As they sought to get a permit and inquired about the costs to shut down the streets, which could limit some interactions with law enforcement and allow participants easier movement among and within the crowd, Osborne said they were told it would cost $20,000.
“It would have been great if we could have closed down the street,” she said. “The planning for that and the type of money that that takes is just not something a small grassroots group” can afford.
When asked about the amount by Nevada Current, LVMPD said it wasn’t sure where the figure came from, and officials didn’t “recall giving number cost for staffing” to organizers, said Sergeant Jakob Shallenberger, a spokesman for LVMPD.
To obtain a basic permit without shutting down the street costs $265 according to Jace Radke, a spokesman for the City of Las Vegas. But that still restricts organizers to stay on the sidewalks.
“If a street is being closed there will need to be a barricade plan ($50 city fee) and the organizers will have to pay the cost of the barricades through a barricade company,” Radke said. “The Metro Police Special Events team reviews all special event permit applications, and they determine if there are additional security needs.”
Radke said the $20,000 figure didn’t come from the city. LVMPD said while it does coordinate with the city “I don’t know how the city calculates the cost of a permit or staffing needs,” Shallenberger said.
Meanwhile, when it comes to being protest-friendly, Las Vegas is “better than some cities, but there is more work to be done,” said Valentine with the ACLU.
“The city and law enforcement could always be doing a better job to accommodate First Amendment protestors,” he said.
At the last protest there were nearly 100 arrests, though the overwhelming majority were dropped. The ACLU of Nevada at the time said a majority of those arrested were for things like sitting on the sidewalk.

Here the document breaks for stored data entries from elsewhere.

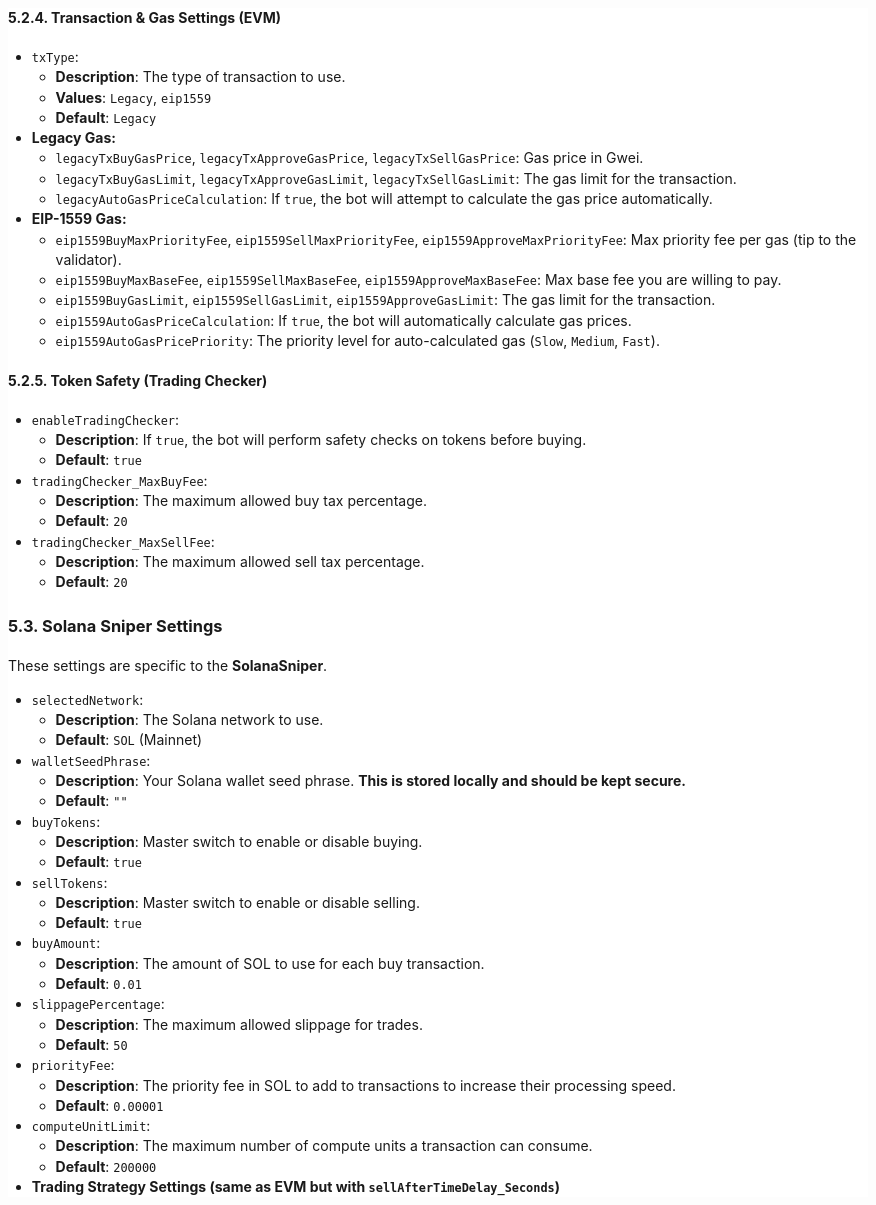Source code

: #### 5.2.4. Transaction & Gas Settings (EVM)
*   `txType`:
    *   **Description**: The type of transaction to use.
    *   **Values**: `Legacy`, `eip1559`
    *   **Default**: `Legacy`
*   **Legacy Gas:**
    *   `legacyTxBuyGasPrice`, `legacyTxApproveGasPrice`, `legacyTxSellGasPrice`: Gas price in Gwei.
    *   `legacyTxBuyGasLimit`, `legacyTxApproveGasLimit`, `legacyTxSellGasLimit`: The gas limit for the transaction.
    *   `legacyAutoGasPriceCalculation`: If `true`, the bot will attempt to calculate the gas price automatically.
*   **EIP-1559 Gas:**
    *   `eip1559BuyMaxPriorityFee`, `eip1559SellMaxPriorityFee`, `eip1559ApproveMaxPriorityFee`: Max priority fee per gas (tip to the validator).
    *   `eip1559BuyMaxBaseFee`, `eip1559SellMaxBaseFee`, `eip1559ApproveMaxBaseFee`: Max base fee you are willing to pay.
    *   `eip1559BuyGasLimit`, `eip1559SellGasLimit`, `eip1559ApproveGasLimit`: The gas limit for the transaction.
    *   `eip1559AutoGasPriceCalculation`: If `true`, the bot will automatically calculate gas prices.
    *   `eip1559AutoGasPricePriority`: The priority level for auto-calculated gas (`Slow`, `Medium`, `Fast`).

#### 5.2.5. Token Safety (Trading Checker)
*   `enableTradingChecker`:
    *   **Description**: If `true`, the bot will perform safety checks on tokens before buying.
    *   **Default**: `true`
*   `tradingChecker_MaxBuyFee`:
    *   **Description**: The maximum allowed buy tax percentage.
    *   **Default**: `20`
*   `tradingChecker_MaxSellFee`:
    *   **Description**: The maximum allowed sell tax percentage.
    *   **Default**: `20`

### 5.3. Solana Sniper Settings

These settings are specific to the **SolanaSniper**.

*   `selectedNetwork`:
    *   **Description**: The Solana network to use.
    *   **Default**: `SOL` (Mainnet)
*   `walletSeedPhrase`:
    *   **Description**: Your Solana wallet seed phrase. **This is stored locally and should be kept secure.**
    *   **Default**: `""`
*   `buyTokens`:
    *   **Description**: Master switch to enable or disable buying.
    *   **Default**: `true`
*   `sellTokens`:
    *   **Description**: Master switch to enable or disable selling.
    *   **Default**: `true`
*   `buyAmount`:
    *   **Description**: The amount of SOL to use for each buy transaction.
    *   **Default**: `0.01`
*   `slippagePercentage`:
    *   **Description**: The maximum allowed slippage for trades.
    *   **Default**: `50`
*   `priorityFee`:
    *   **Description**: The priority fee in SOL to add to transactions to increase their processing speed.
    *   **Default**: `0.00001`
*   `computeUnitLimit`:
    *   **Description**: The maximum number of compute units a transaction can consume.
    *   **Default**: `200000`
*   **Trading Strategy Settings (same as EVM but with `sellAfterTimeDelay_Seconds`)**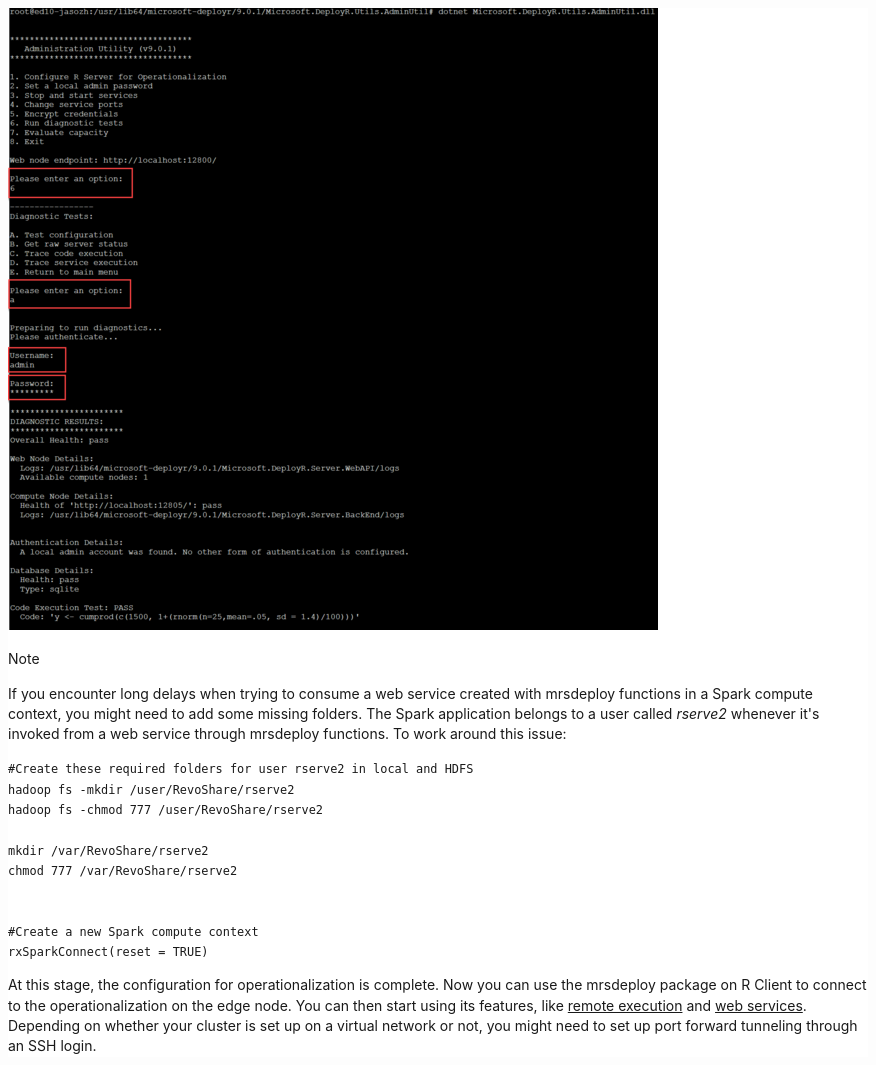    ![Diagnostic for operationalization](./media/r-server-get-started/admin-util-diagnostics.png)


>[!NOTE]
>If you encounter long delays when trying to consume a web service created with mrsdeploy functions in a Spark compute context, you might need to add some missing folders. The Spark application belongs to a user called *rserve2* whenever it's invoked from a web service through mrsdeploy functions. To work around this issue:

	#Create these required folders for user rserve2 in local and HDFS
	hadoop fs -mkdir /user/RevoShare/rserve2
	hadoop fs -chmod 777 /user/RevoShare/rserve2

	mkdir /var/RevoShare/rserve2
	chmod 777 /var/RevoShare/rserve2


	#Create a new Spark compute context 
	rxSparkConnect(reset = TRUE)


At this stage, the configuration for operationalization is complete. Now you can use the mrsdeploy package on R Client to connect to the operationalization on the edge node. You can then start using its features, like [remote execution](https://msdn.microsoft.com/microsoft-r/operationalize/remote-execution) and [web services](https://msdn.microsoft.com/microsoft-r/mrsdeploy/mrsdeploy-websrv-vignette). Depending on whether your cluster is set up on a virtual network or not, you might need to set up port forward tunneling through an SSH login.
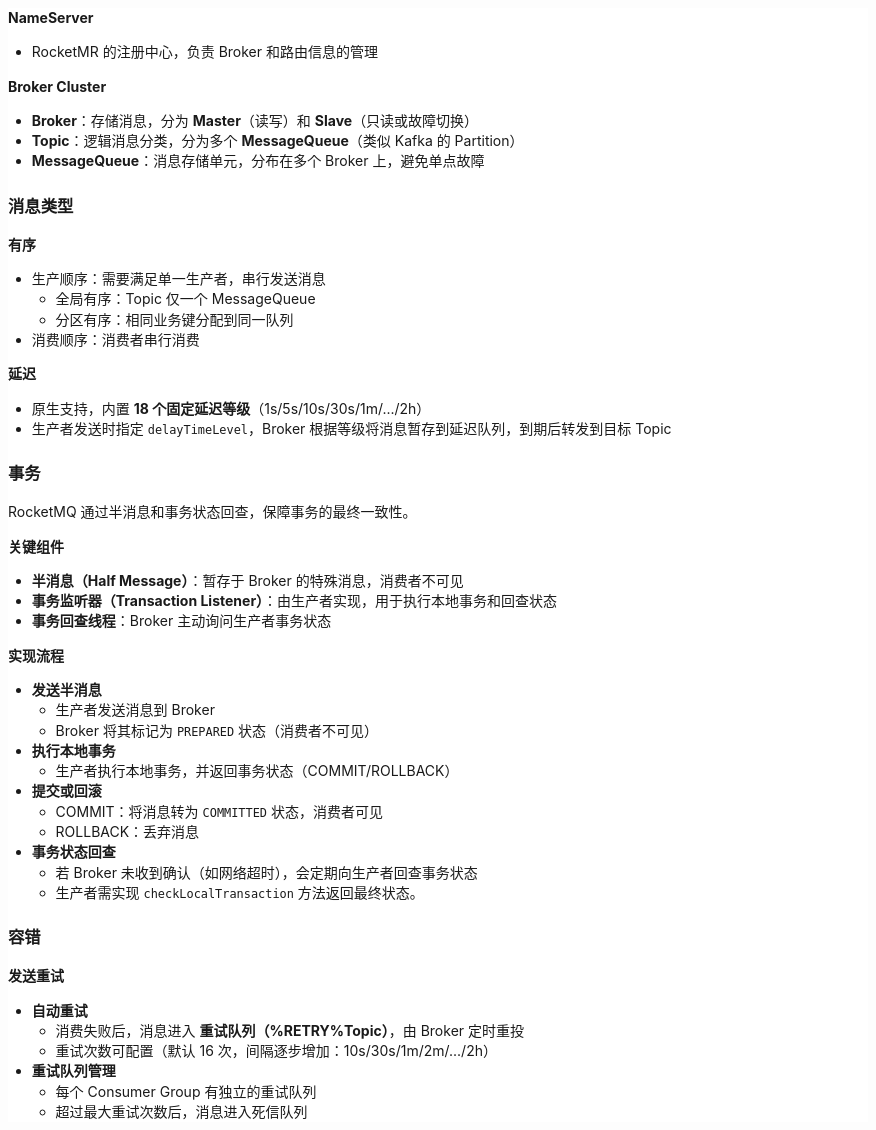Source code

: **NameServer**

- RocketMR 的注册中心，负责 Broker 和路由信息的管理

**Broker Cluster**

- **Broker**：存储消息，分为 **Master**（读写）和 **Slave**（只读或故障切换）
- **Topic**：逻辑消息分类，分为多个 **MessageQueue**（类似 Kafka 的 Partition）
- **MessageQueue**：消息存储单元，分布在多个 Broker 上，避免单点故障

### 消息类型

**有序**

- 生产顺序：需要满足单一生产者，串行发送消息
  - 全局有序：Topic 仅一个 MessageQueue
  - 分区有序：相同业务键分配到同一队列
- 消费顺序：消费者串行消费

**延迟**

- 原生支持，内置 **18 个固定延迟等级**（1s/5s/10s/30s/1m/.../2h）
- 生产者发送时指定 `delayTimeLevel`，Broker 根据等级将消息暂存到延迟队列，到期后转发到目标 Topic

### 事务

RocketMQ 通过半消息和事务状态回查，保障事务的最终一致性。

**关键组件**

- **半消息（Half Message）**：暂存于 Broker 的特殊消息，消费者不可见
- **事务监听器（Transaction Listener）**：由生产者实现，用于执行本地事务和回查状态
- **事务回查线程**：Broker 主动询问生产者事务状态

**实现流程**

- **发送半消息**
  - 生产者发送消息到 Broker
  - Broker 将其标记为 `PREPARED` 状态（消费者不可见）
- **执行本地事务**
  - 生产者执行本地事务，并返回事务状态（COMMIT/ROLLBACK）
- **提交或回滚**
  - COMMIT：将消息转为 `COMMITTED` 状态，消费者可见
  - ROLLBACK：丢弃消息
- **事务状态回查**
  - 若 Broker 未收到确认（如网络超时），会定期向生产者回查事务状态
  - 生产者需实现 `checkLocalTransaction` 方法返回最终状态。

### 容错

**发送重试**

- **自动重试**
  - 消费失败后，消息进入 **重试队列（%RETRY%Topic）**，由 Broker 定时重投
  - 重试次数可配置（默认 16 次，间隔逐步增加：10s/30s/1m/2m/.../2h）
- **重试队列管理**
  - 每个 Consumer Group 有独立的重试队列
  - 超过最大重试次数后，消息进入死信队列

LVMPD Sheriff Kevin McMahill told 8 News Now in a recent interview that most of the charges dropped were “partly our fault because there are so many people getting arrested in a chaotic situation.” He said the LVMPD is looking to resubmit evidence against those arrested seeking further legal action.
“It’s telling that there were 90 citations at a protest and … less than five are going through and being tried,” Valentine said. “All the rest have been dismissed. I think it’s telling that there might be a need for the city to accommodate protests of this size.”
In addition to legal observers, Indivisible recruits volunteer “safety marshals” to help ensure people stay on sidewalks and there are clear pathways for people to walk. The group also relies on “de-escalators that have been trained in very specific techniques of how to bring the temperature down,” Osborne said.
“I think tensions are higher, certainly, and we’re doing everything we can to make sure that we create a safe event,” Osborne said. “We don’t want the police, you know, arresting people for exercising their First Amendment rights.”
In addition to the morning rally at the courthouse, there are another eight “No Kings” events scheduled throughout the state:
- 10 a.m. in Henderson;
- 4:30 p.m. in front of New York New York on the Strip;
- 10 a.m. in Mesquite;
- 10 a.m. in Pahrump;
- 10 a.m. in Hawthorne;
- 8:30 a.m. in Carson City;
- 11 a.m. in Reno;
- 12 p.m. in Elko.
“What we need is 3.5% of the population to engage in mass noncooperation and civil disobedience. Those are the kind of things that topple dictators,” Osborne said, citing a figure from historians and political scientists who study civil resistance movements. “And we certainly got a dictator wannabe to be sitting in the White House.”